Our MSCLB members all had at least some college education and substantial experience in our area of research. Our advisors’ experiences fit what was needed for this project. We identified leaders from key communities who were active in working with a wide range of public health, community-based organizations, and patient advocacy organizations. However, there are benefits to having groups with more educational, personal, lived experience, and professional diversity. Finally, having representatives from two states also broadened our community base and potential for impact.
Future Work
Our planned implementation phase will include patient and community engagement throughout. We have planned for dissemination events with co-presentation with lived experience experts, community members, and researchers from this project. In addition to researchers, lived experience experts and community members will serve on the mentorship teams for hospitals to review and improve their care for patients with sepsis. Education will be disseminated to healthcare providers, patients, and community members. To reduce maternal morbidity and mortality, it will occur through equal partnerships of patients, community, and health care providers.
Conclusion
In conclusion, integrated patient and community co-leadership enhances research by providing insight, access to communities for education and dissemination of information, and identifying critical areas needing change. This report may help others address fundamental principles in this journey. By forging these partnerships, we can improve our communities’ health.
Significance Statement:
Community-engaged research can be an equitable approach to research that involves communities most affected by empowering them to guide the research as equal partners.
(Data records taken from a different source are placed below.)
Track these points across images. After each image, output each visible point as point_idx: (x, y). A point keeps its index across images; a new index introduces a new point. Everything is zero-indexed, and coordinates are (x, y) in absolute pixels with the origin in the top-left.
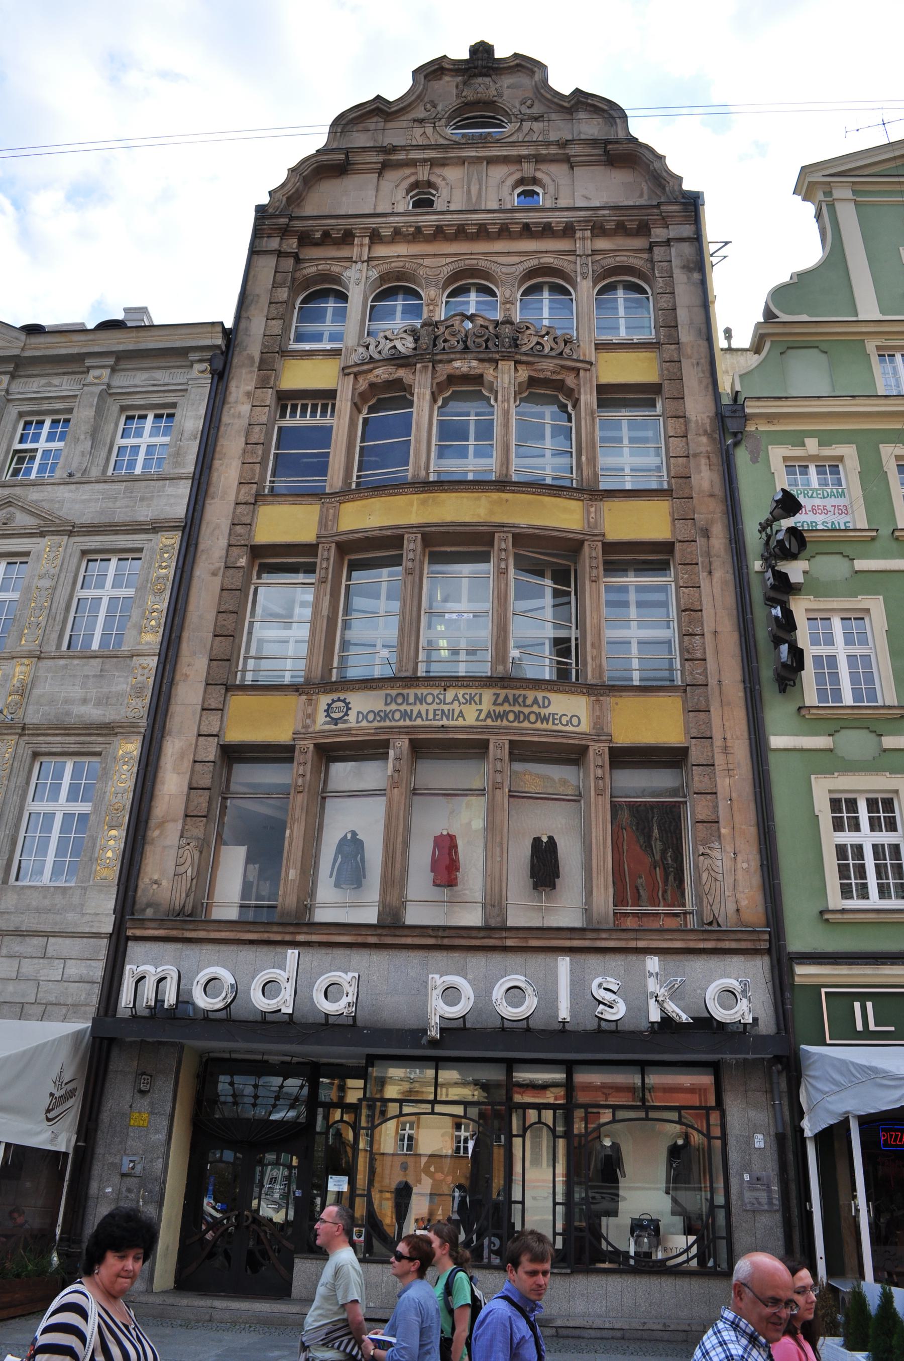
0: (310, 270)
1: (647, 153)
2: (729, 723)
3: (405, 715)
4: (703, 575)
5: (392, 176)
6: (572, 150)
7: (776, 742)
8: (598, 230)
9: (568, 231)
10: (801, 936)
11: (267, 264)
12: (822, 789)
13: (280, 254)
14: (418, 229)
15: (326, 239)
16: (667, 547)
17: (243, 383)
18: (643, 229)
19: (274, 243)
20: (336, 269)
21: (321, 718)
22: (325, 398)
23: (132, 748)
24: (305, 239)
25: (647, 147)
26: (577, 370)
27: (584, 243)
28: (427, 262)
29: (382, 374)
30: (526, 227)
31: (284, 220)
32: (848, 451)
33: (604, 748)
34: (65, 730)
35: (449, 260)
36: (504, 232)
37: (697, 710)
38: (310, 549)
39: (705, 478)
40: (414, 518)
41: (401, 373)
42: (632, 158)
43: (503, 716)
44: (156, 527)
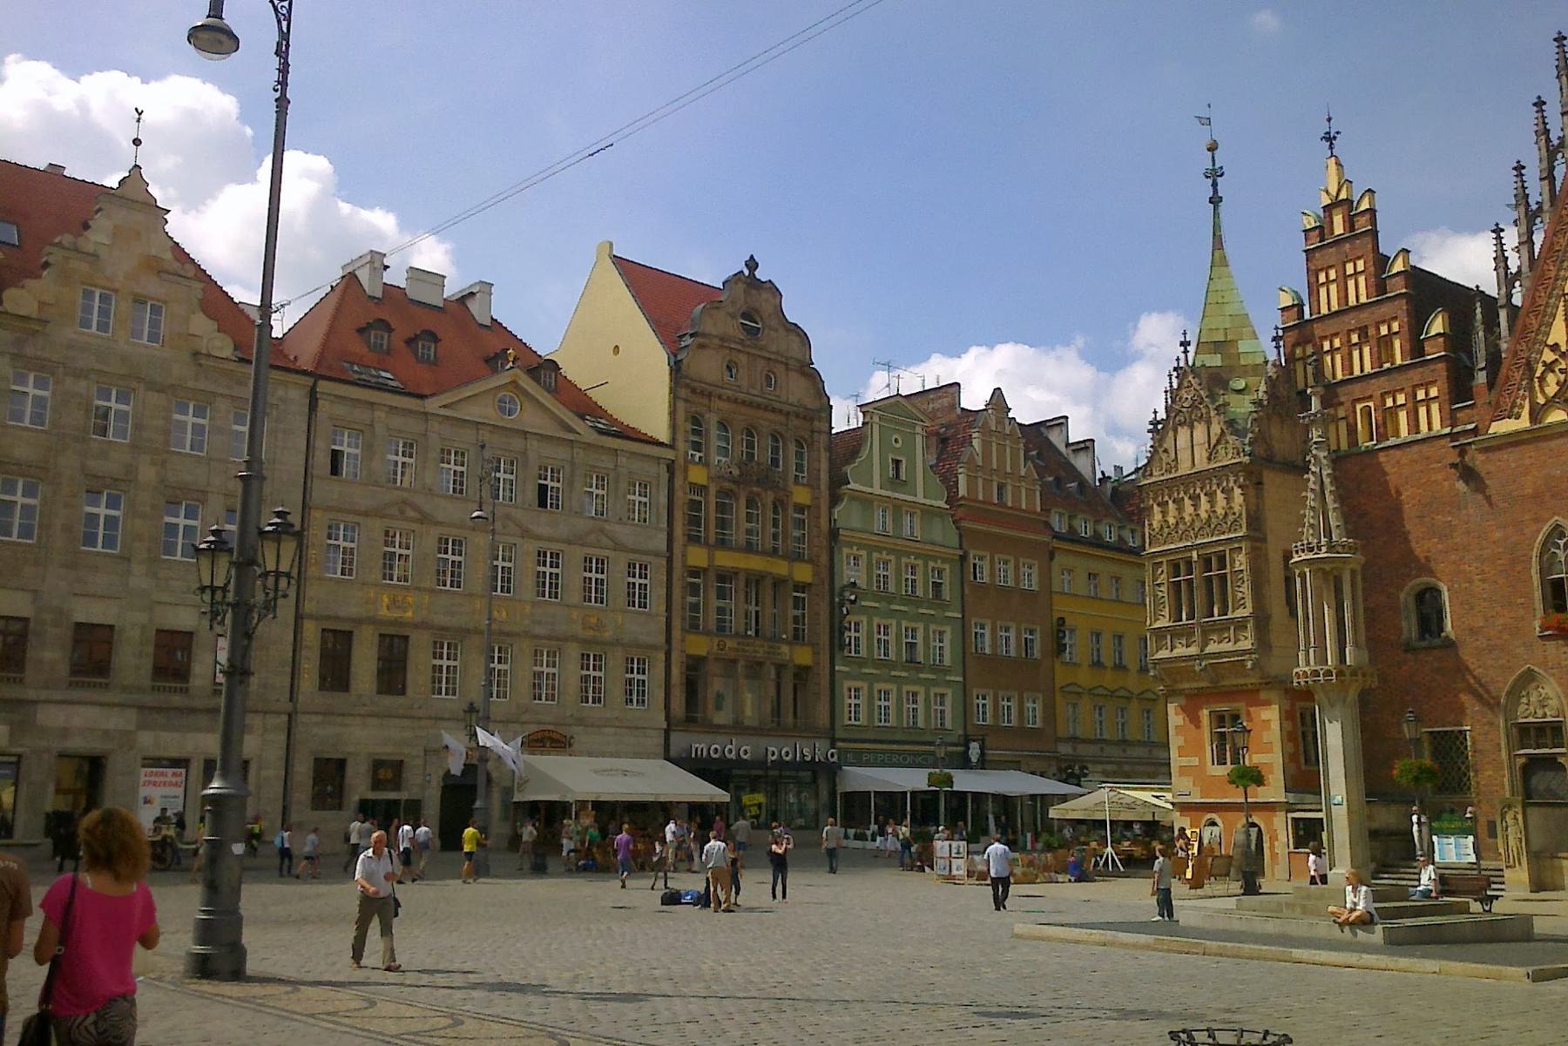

This article serves as a guide for researchers to form these critical partnerships, sustain relationships, and recommend solutions to common challenges based on the reflections of the researchers and advisory board.
Funding:
Research reported in this publication was supported by the Eunice Kennedy Shriver National Institute of Child Health & Human Development of the National Institutes of Health under Award Number UH3HD108053. The content is solely the responsibility of the authors and does not necessarily represent the official views of the National Institutes of Health.
Footnotes
Conflicts of Interest
The authors report no conflicts of interest.